This open-access book looks at the approaches that people take towards agroecological transitions. It defines two clusters: a “determinist” perspective which focuses on achieving a predefined end goal for the transition to agroecology, and an “open-ended” perspective which leaves more room for changing goals.
Debates around agroecology most often focus on the depth and radicality of the change and relate to different visions of agroecology, which tends to eclipse the ontological relationships of actors (or researchers) to the very ‘change process’ itself.
This book is an endeavor to explicate relationships to change in agroecological transitions, referring to two contrasting and ideal-typical ontological relationships to change, the determinist perspective and the open-ended perspective.
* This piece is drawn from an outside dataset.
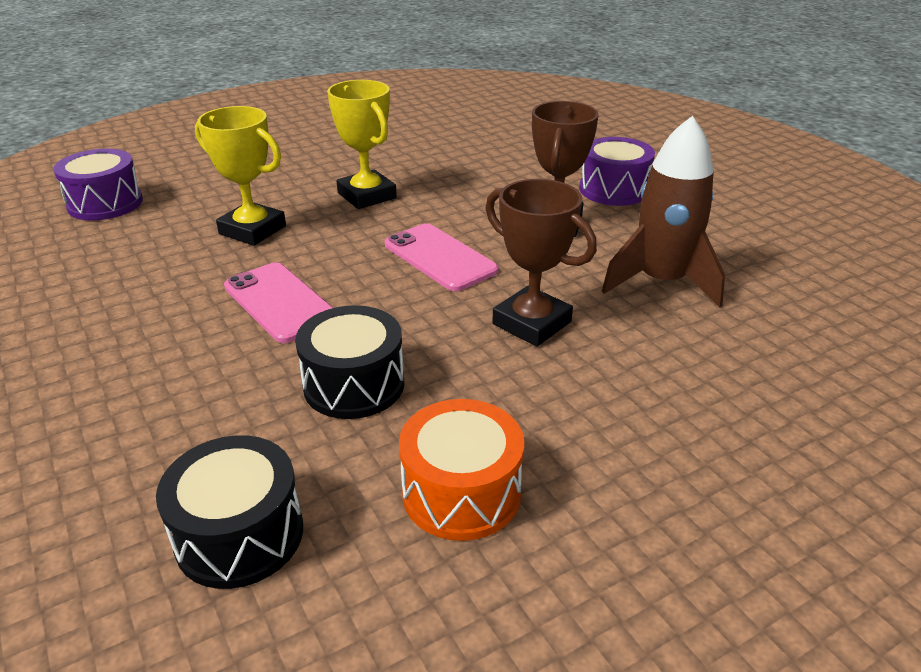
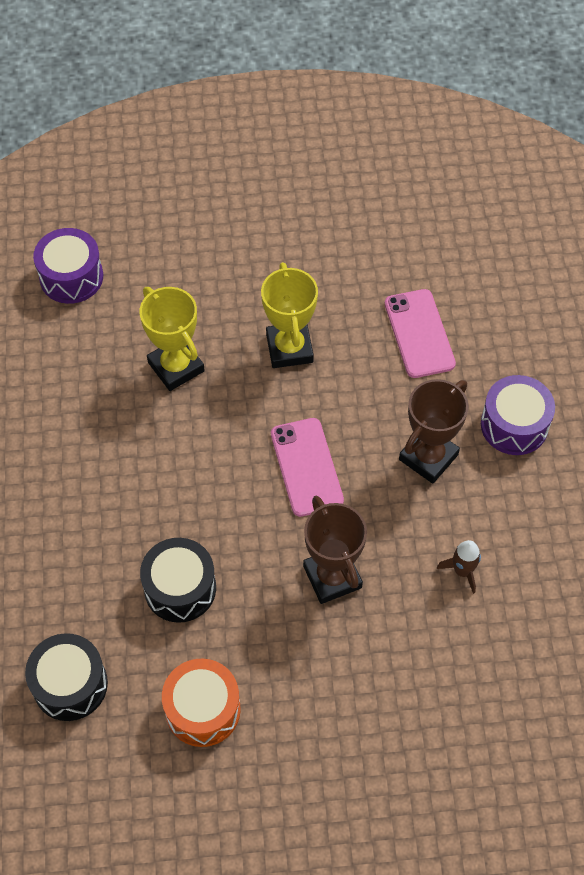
camera: 25 degrees right, 25 degrees up
(280, 302) = (164, 476): pink phone -> pink phone (419, 333)
(661, 281) = (462, 571): brown rocket -> brown rocket, size x0.47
These conceptions or interpretations of the change process are based respectively on whether objectives and means are predetermined, or defined during the change process and while accounting for the uncertainty and complexity of mechanisms of change as well as for the diversity of actors’ visions.
Many diverse cases of agroecological transitions are discussed in this book, in order to highlight the fact that these perspectives are not always exclusive in transition process but that they can be articulated successively or combined complementarily, in different ways – thus reinforcing the potential diversity of transition pathways.
Lamine, C., Magda, D., Rivera-Ferre, M. and Marsden, T. (2021). Agroecological transitions, between determinist and open-ended visions. Peter Lang, Bern.